The Bush administration declined yesterday to accuse China of manipulating its currency for competitive gain, rejecting demands from Congress and U.S. manufacturers who favor aggressively confronting Beijing over its currency practices.
In a much-awaited report, the Treasury Department described as "troubling" China's failure to allow much of a rise in the value of its currency, the yuan, against the U.S. dollar. And it warned that a continued refusal by Beijing to change its policy could draw a harsher response in the next report, due in the spring.
But as it has done repeatedly in its past semi-annual reports on foreign exchange matters, the department stopped short of branding China -- or any other major trading partner -- a currency manipulator. That represented a continuation of the administration's preference for patient diplomacy rather than confrontation with Beijing. Officials emphasized that their patience was not infinite and that their stance was based on the hope that over the next several months, Chinese authorities will implement commitments to let the yuan rise.
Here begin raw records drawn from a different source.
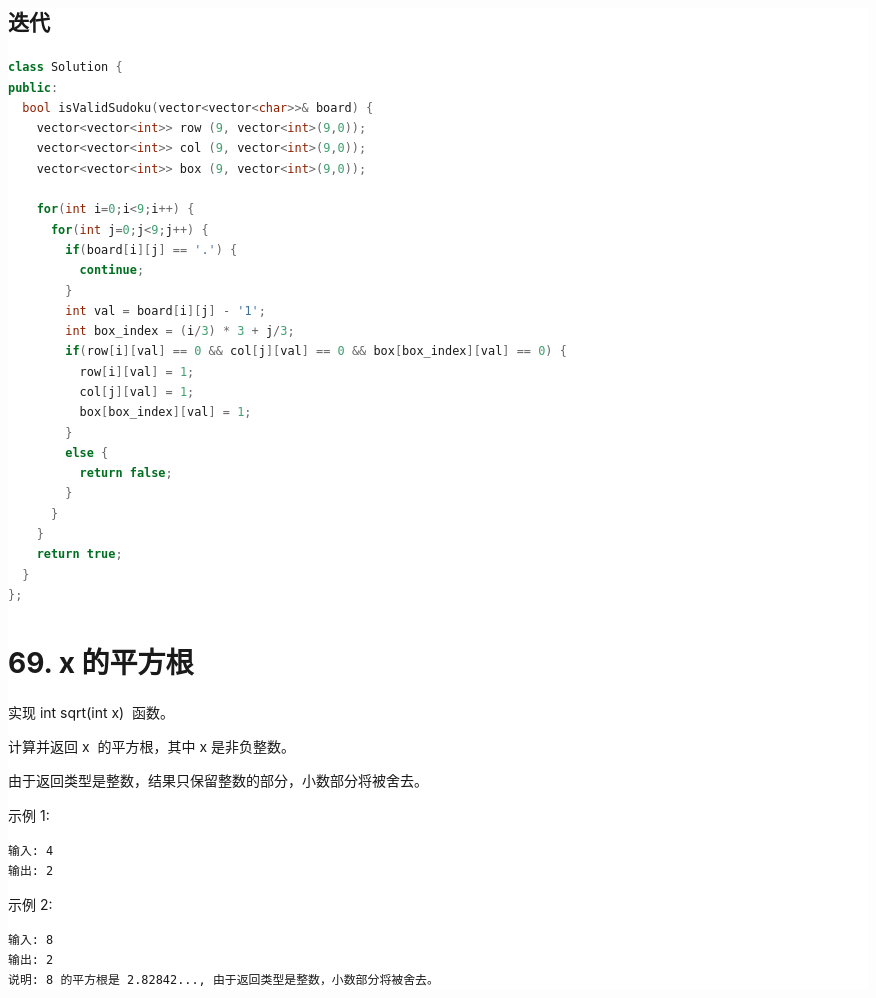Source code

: ## 迭代

```cpp
class Solution {
public:
  bool isValidSudoku(vector<vector<char>>& board) {
    vector<vector<int>> row (9, vector<int>(9,0));
    vector<vector<int>> col (9, vector<int>(9,0));
    vector<vector<int>> box (9, vector<int>(9,0));

    for(int i=0;i<9;i++) {
      for(int j=0;j<9;j++) {
        if(board[i][j] == '.') {
          continue;
        }
        int val = board[i][j] - '1';
        int box_index = (i/3) * 3 + j/3;
        if(row[i][val] == 0 && col[j][val] == 0 && box[box_index][val] == 0) {
          row[i][val] = 1;
          col[j][val] = 1;
          box[box_index][val] = 1;
        }
        else {
          return false;
        }
      }
    }
    return true;
  }
};
```

# 69. x 的平方根

实现 int sqrt(int x)  函数。

计算并返回 x  的平方根，其中 x 是非负整数。

由于返回类型是整数，结果只保留整数的部分，小数部分将被舍去。

示例 1:

```
输入: 4
输出: 2
```

示例 2:

```
输入: 8
输出: 2
说明: 8 的平方根是 2.82842..., 由于返回类型是整数，小数部分将被舍去。
```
"This report assumes the Chinese will do what they say they are going to do," said Timothy D. Adams, the undersecretary of the Treasury for international affairs, at a news conference.
The report drew an angry response from lawmakers and industry groups that have long complained that by keeping the yuan's value at around eight per dollar, the Chinese authorities give an unfair advantage to their manufacturers in world markets.
The critics contend that China holds the exchange rate of the yuan well below the value that would be set by the forces of supply and demand in global financial markets, making already low-cost Chinese goods even cheaper.
"If it walks like a duck and quacks like a duck, it's a duck," said Sen. Charles E. Schumer (D-N.Y.) in a statement. "The administration's lack of action today hurts all Americans by refusing to acknowledge the obvious -- that China manipulates its currency."
However, Schumer did not threaten to demand a vote next month on a bill he has sponsored with Sen. Lindsey O. Graham (R-S.C.), which would slap punitive tariffs on Chinese goods unless Beijing allows the yuan to rise significantly. Some analysts have voiced fears that Congress would take matters into its own hands if the administration balked at challenging China. But Schumer's spokesman, Israel Klein, declined to specify whether his boss would force a vote, saying only, "Everything is on the table."
China did change its currency policy July 21, a move that garnered much applause in Washington. Beijing raised the value of the yuan 2.1 percent and declared that the yuan's value might rise or fall as much as 0.3 percent daily against other major currencies.
That step appeared to mark an important shift for Beijing, which had kept the yuan at 8.27 yuan per dollar for the better part of a decade -- a policy partly aimed at preventing a financial crisis and partly aimed at ensuring that exporters could continue to provide jobs for the nation's urban poor. But since the July 21 announcement, the yuan has barely budged, as Chinese officials have used their vast hoard of dollars to keep the currency stable.
Yesterday's Treasury report said that "while the new exchange rate mechanism allows for greater flexibility . . . [it] remains, in practice, a tightly managed currency peg against the U.S. dollar." The report cited recent statements by Chinese officials pledging to move toward a more flexible system and said that "future reports will intensively scrutinize whether and to what degree China is practicing what officials have repeatedly committed to undertake."
Adams declined to say exactly what China would have to do by the time the next report is issued to avoid being accused of manipulation. "I don't have a particular threshold or a particular standard in mind," he said. "I think in some ways it's kind of like obscenity -- you know it when you see it."
Under the legislation requiring the Treasury to issue the reports, a country found to be manipulating its currency is subject to consultations with the department -- hardly a stiff sanction, since Treasury officials are already in constant contact with their Chinese counterparts about the issue.
But accusing China of manipulation would be a diplomatic slap in the face, and Treasury officials made clear yesterday that they would view it as a signal to Congress that their own efforts have failed and that the time has come for legislative remedies. Administration officials strongly oppose the Schumer-Graham bill, which they regard as a violation of international trade rules, but have indicated a willingness to consider other legislation.
"We would oppose any kind of protectionist legislation. It would be met with reciprocal action" that would threaten the global trading system, Adams said, but he added, "We have certainly heard from a number of members that our designating China [as a currency manipulator] would be seen as a sign of frustration."
Reflecting a hope that international institutions will prove more effective in pressuring Beijing, the report also called on the International Monetary Fund to "intensify its efforts to promote greater flexibility in exchange rates for China."
But it did not assert that the IMF should go so far as to initiate "special consultations" with China over the currency issue, a more confrontational step. In a speech in September, Adams strongly suggested that he wanted the IMF to take such a step, but IMF Managing Director Rodrigo de Rato promptly squelched the idea, arguing that the fund staff believes China is not violating any IMF rules.